[Input data]
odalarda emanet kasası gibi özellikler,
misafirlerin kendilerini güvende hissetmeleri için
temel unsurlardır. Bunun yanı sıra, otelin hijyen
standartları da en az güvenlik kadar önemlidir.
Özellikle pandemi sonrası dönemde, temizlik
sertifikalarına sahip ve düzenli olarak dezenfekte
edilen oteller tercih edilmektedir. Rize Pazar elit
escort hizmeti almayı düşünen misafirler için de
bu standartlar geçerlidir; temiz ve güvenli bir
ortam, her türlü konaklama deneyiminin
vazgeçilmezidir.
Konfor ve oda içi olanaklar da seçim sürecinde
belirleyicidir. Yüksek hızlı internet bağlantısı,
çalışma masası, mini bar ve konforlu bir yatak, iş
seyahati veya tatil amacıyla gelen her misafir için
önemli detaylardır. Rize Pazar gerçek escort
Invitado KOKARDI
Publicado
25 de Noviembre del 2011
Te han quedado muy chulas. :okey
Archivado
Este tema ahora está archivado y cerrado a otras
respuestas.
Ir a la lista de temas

---

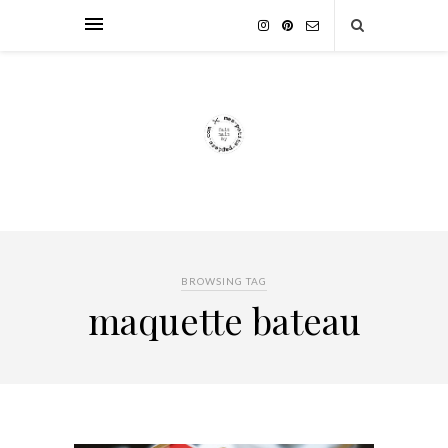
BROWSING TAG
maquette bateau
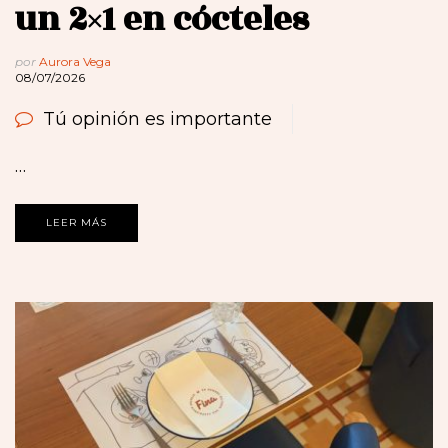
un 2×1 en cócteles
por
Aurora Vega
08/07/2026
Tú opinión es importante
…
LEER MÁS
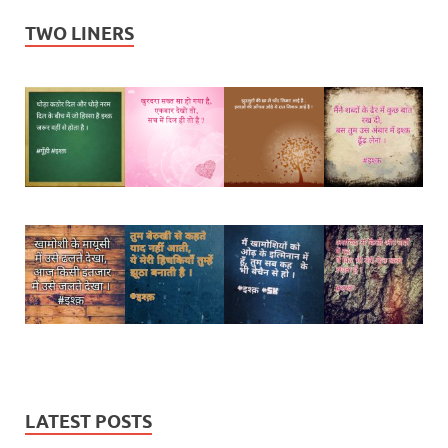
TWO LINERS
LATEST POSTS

[Work request]
Find the line with "odalarda emanet kasası" in the material above. Reproduce it and each line after it up to and including the line with "Ir a la lista de temas".

[Worked solution]
odalarda emanet kasası gibi özellikler,
misafirlerin kendilerini güvende hissetmeleri için
temel unsurlardır. Bunun yanı sıra, otelin hijyen
standartları da en az güvenlik kadar önemlidir.
Özellikle pandemi sonrası dönemde, temizlik
sertifikalarına sahip ve düzenli olarak dezenfekte
edilen oteller tercih edilmektedir. Rize Pazar elit
escort hizmeti almayı düşünen misafirler için de
bu standartlar geçerlidir; temiz ve güvenli bir
ortam, her türlü konaklama deneyiminin
vazgeçilmezidir.
Konfor ve oda içi olanaklar da seçim sürecinde
belirleyicidir. Yüksek hızlı internet bağlantısı,
çalışma masası, mini bar ve konforlu bir yatak, iş
seyahati veya tatil amacıyla gelen her misafir için
önemli detaylardır. Rize Pazar gerçek escort
Invitado KOKARDI
Publicado
25 de Noviembre del 2011
Te han quedado muy chulas. :okey
Archivado
Este tema ahora está archivado y cerrado a otras
respuestas.
Ir a la lista de temas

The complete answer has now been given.